医師の技量によって発見率が変わる大腸内視鏡検査
昭和大学と名古屋大学は8月2日、人工知能(AI)による大腸内視鏡検査支援システムを開発したと発表した。この研究は、昭和大学横浜市北部病院消化器センターの工藤進英センター長、昭和大学横浜市北部病院消化器センターの三澤将史講師、名古屋大学大学院情報学研究科の森健策教授らの研究グループによるもの。研究成果は「Gastroenterology」に掲載されている。
画像はリリースより
大腸内視鏡検査は大腸がんによる死亡を53%低減させる効果があるといわれている。これは、内視鏡検査中にポリープ(前癌病変)や微小がんを切除することで、進行がんになる前に治療できるからと考えられている。しかし、1回の検査で約26%の微小ポリープが見逃されていること、医師の技量によって発見率・見逃し率が変わることも知られており、近年では、ポリープの見逃しを防ぐ手法がさかんに研究されている。このような背景のもと、研究グループは、AIで見逃しを防ぐことができると考え、AI診療支援システムを共同開発してきた。
2019年度に薬機法申請を目指した試験を開始予定
研究グループは、昭和大学横浜市北部病院で撮影された73件の大腸内視鏡検査(オリンパス株式会社製・CH-HQ290ZIを使用)の動画997分・約1800万フレームを対象とした研究を行った。十分な経験を積んだ内視鏡専門医がこれらの膨大な動画について1フレームごとにポリープが映っている・いないの判定をした。このうちAIの学習に適していると判断された約20万フレームの動画を、ディープラーニングの一種である3次元畳み込みニューラルネットワークで学習。この学習したAIで、AIが学習していない50病変の動画で性能テストをしたところ、94%(47病変)が検出可能だったという。このテストに用いた病変の68%(34病変)が、従来のAIでは検出が難しいと考えられていた平坦なポリープだった。

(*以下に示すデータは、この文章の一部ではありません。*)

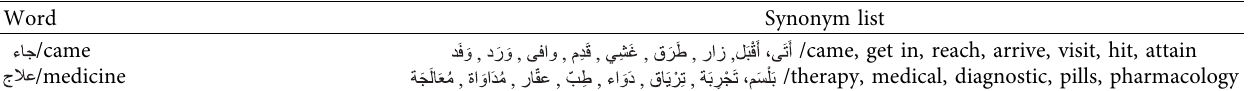
Table 6: Sample of the synonym lexicon.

このAIは、名古屋大学大学院情報学研究科とサイバネットシステム株式会社によって、リアルタイム動作可能なソフトウェアとして実装されている。このソフトウェアは内視鏡検査中に病変を検知すると、内視鏡画面の隅の色を変化させたり、音を発したりすることで医師に注意を喚起する。現在は、学習画像を大幅に増加し、約280万フレームを学習したシステムで、すでに臨床研究を開始している。
このようなAIは、診療に影響を与える可能性があるため、薬機法の承認取得が必要であると考えられている。昭和大学らは2019年度には薬機法申請を目指した試験を開始する予定としている。